◆ Recorded information:
○ ○ ○ ○ ○

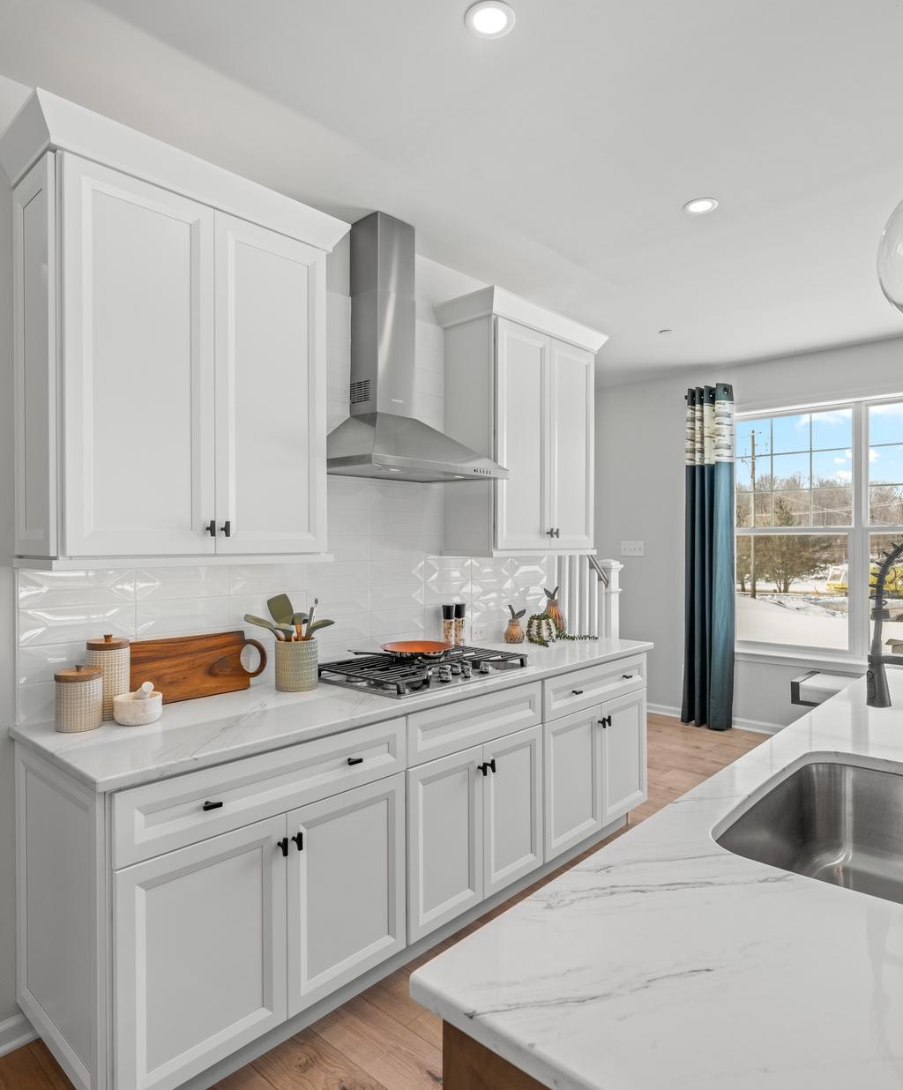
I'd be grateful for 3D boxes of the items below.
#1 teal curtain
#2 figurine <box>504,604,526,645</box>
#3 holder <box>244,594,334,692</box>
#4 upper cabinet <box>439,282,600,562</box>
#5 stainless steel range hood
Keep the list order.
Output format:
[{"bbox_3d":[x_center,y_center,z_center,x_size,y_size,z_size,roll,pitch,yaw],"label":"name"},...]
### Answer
[{"bbox_3d":[1.982,0.109,5.005,0.410,2.610,0.120,0,0,44],"label":"teal curtain"},{"bbox_3d":[0.327,0.413,3.373,0.104,0.207,0.112,0,0,0],"label":"figurine"},{"bbox_3d":[-0.578,0.351,2.321,0.220,0.340,0.240,0,0,44],"label":"holder"},{"bbox_3d":[0.395,-0.544,3.306,0.390,1.200,0.925,0,0,44],"label":"upper cabinet"},{"bbox_3d":[-0.171,-0.804,2.670,0.460,1.045,0.765,0,0,44],"label":"stainless steel range hood"}]

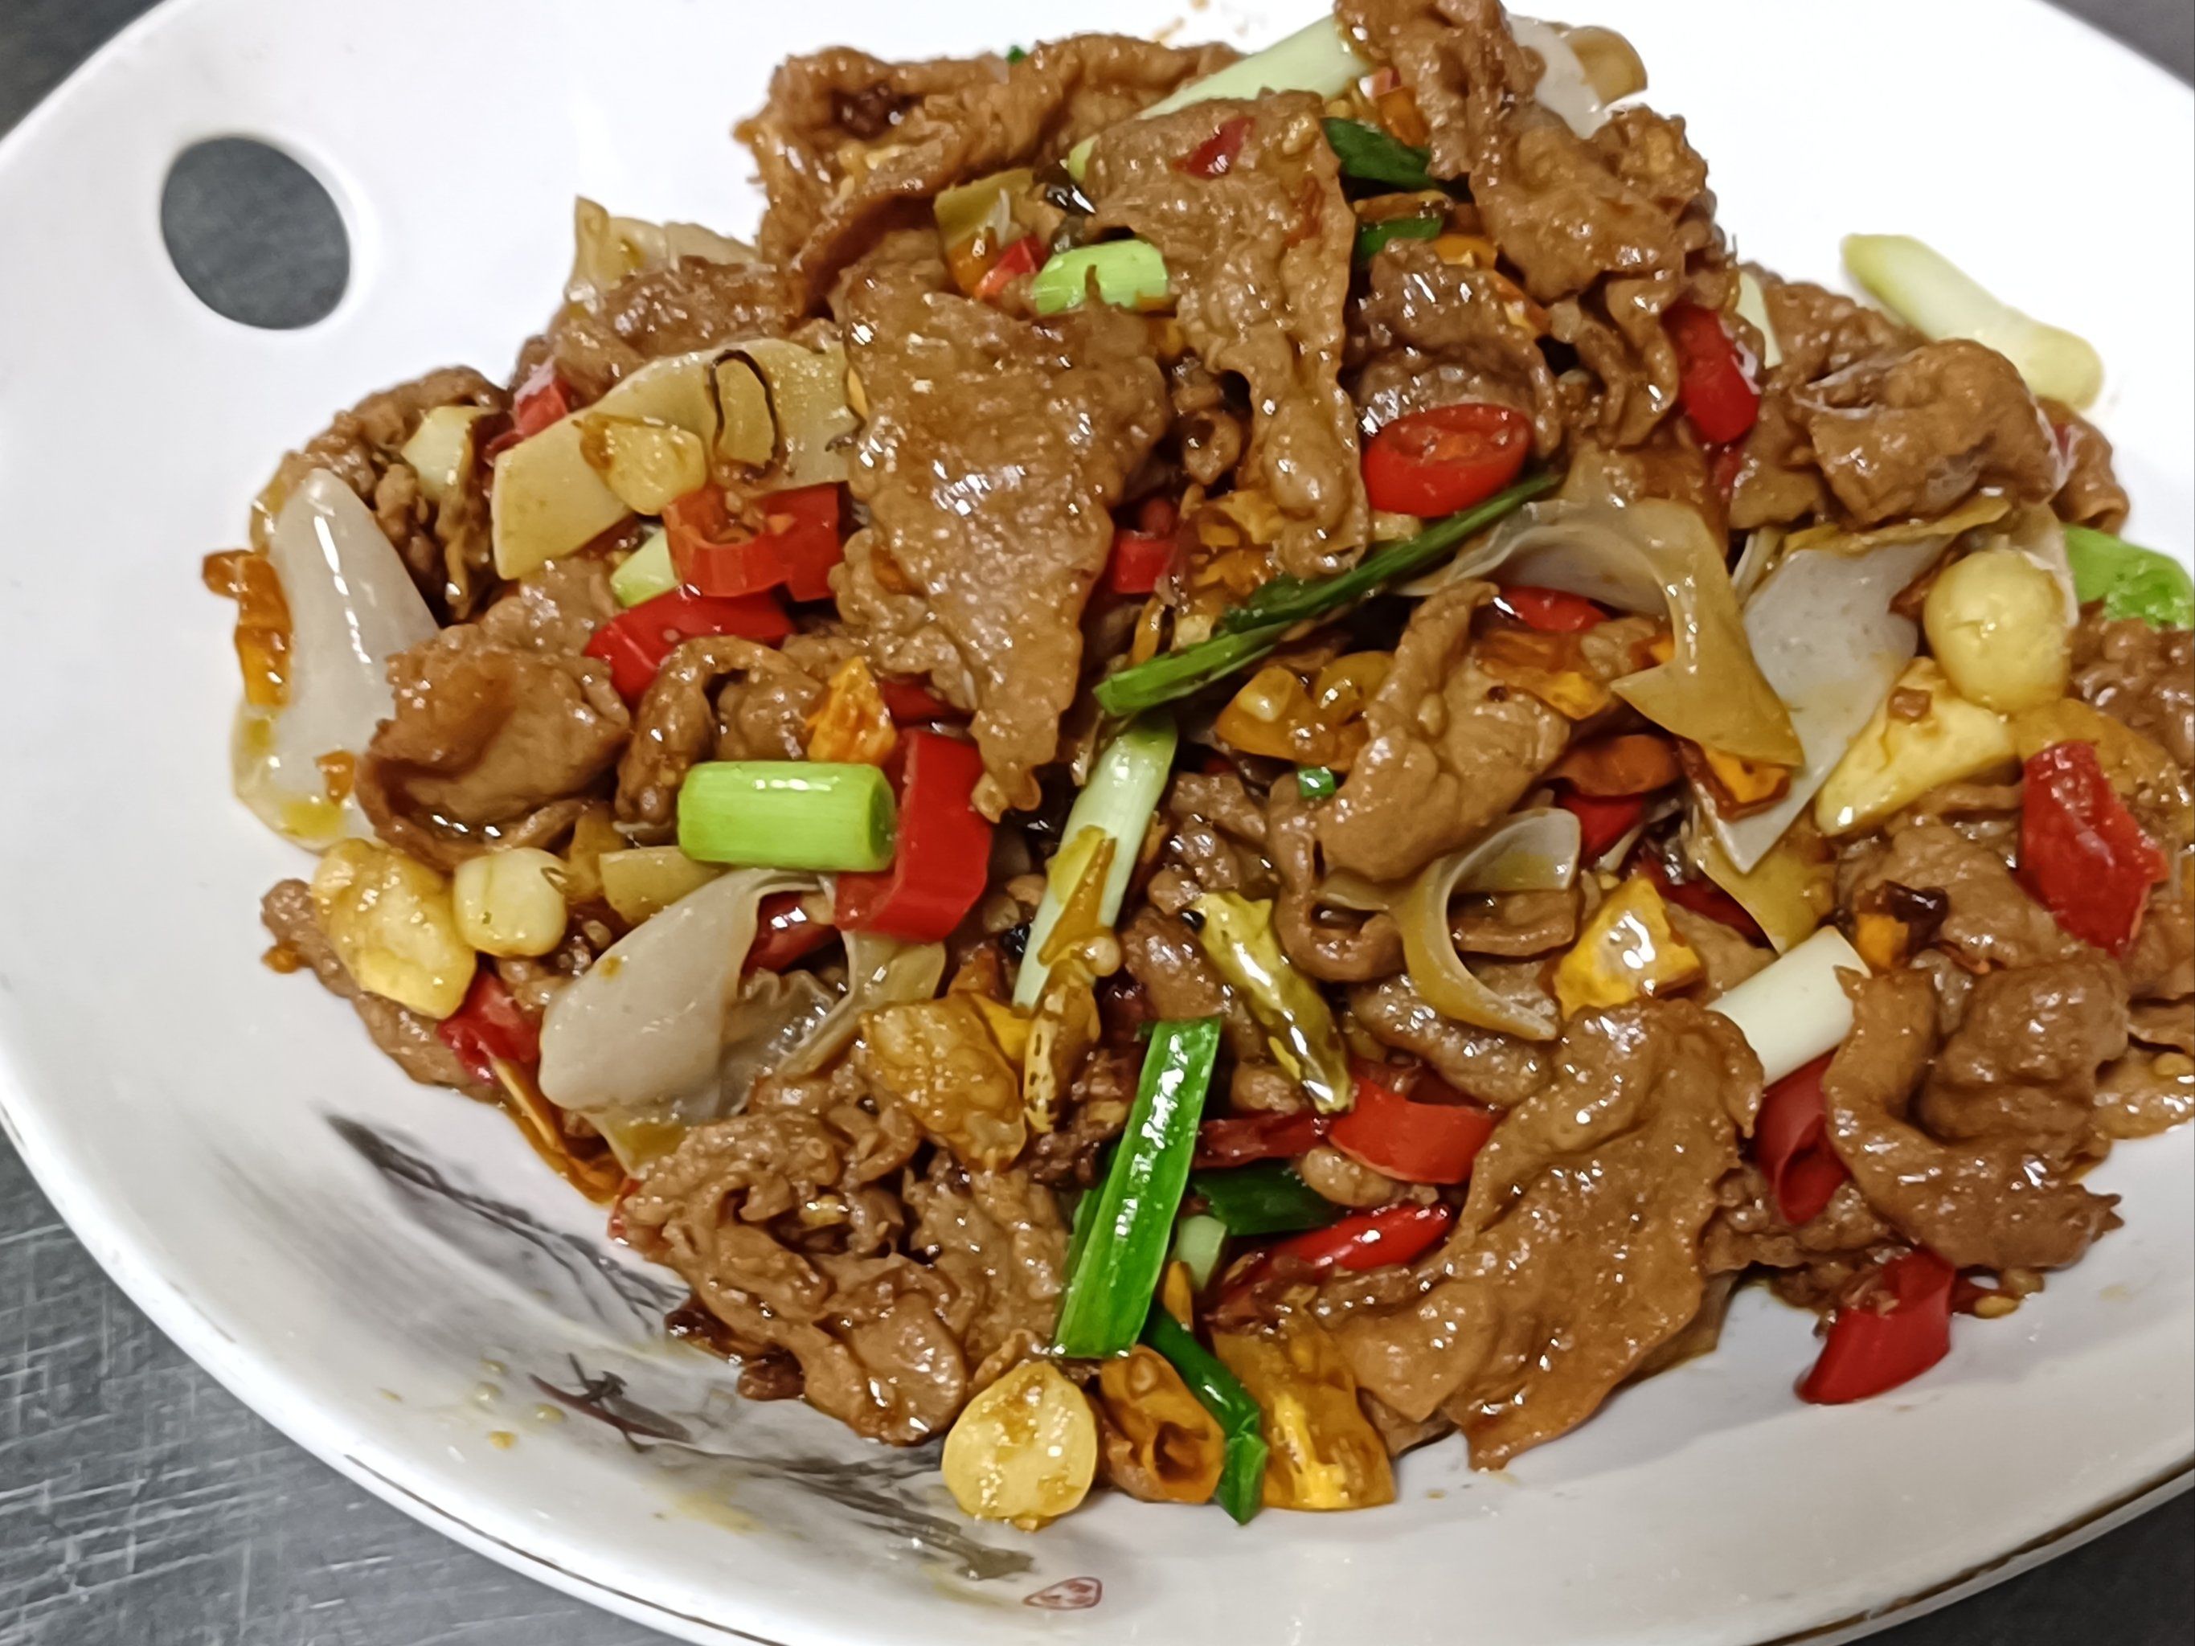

○ ○ ○ ○ ○

◆ Task instructions: Word for word, repeat the material above and drop the pictures.

◆ Solved problem:
I'd be grateful for 3D boxes of the items below.
#1 teal curtain
#2 figurine <box>504,604,526,645</box>
#3 holder <box>244,594,334,692</box>
#4 upper cabinet <box>439,282,600,562</box>
#5 stainless steel range hood
Keep the list order.
Output format:
[{"bbox_3d":[x_center,y_center,z_center,x_size,y_size,z_size,roll,pitch,yaw],"label":"name"},...]
### Answer
[{"bbox_3d":[1.982,0.109,5.005,0.410,2.610,0.120,0,0,44],"label":"teal curtain"},{"bbox_3d":[0.327,0.413,3.373,0.104,0.207,0.112,0,0,0],"label":"figurine"},{"bbox_3d":[-0.578,0.351,2.321,0.220,0.340,0.240,0,0,44],"label":"holder"},{"bbox_3d":[0.395,-0.544,3.306,0.390,1.200,0.925,0,0,44],"label":"upper cabinet"},{"bbox_3d":[-0.171,-0.804,2.670,0.460,1.045,0.765,0,0,44],"label":"stainless steel range hood"}]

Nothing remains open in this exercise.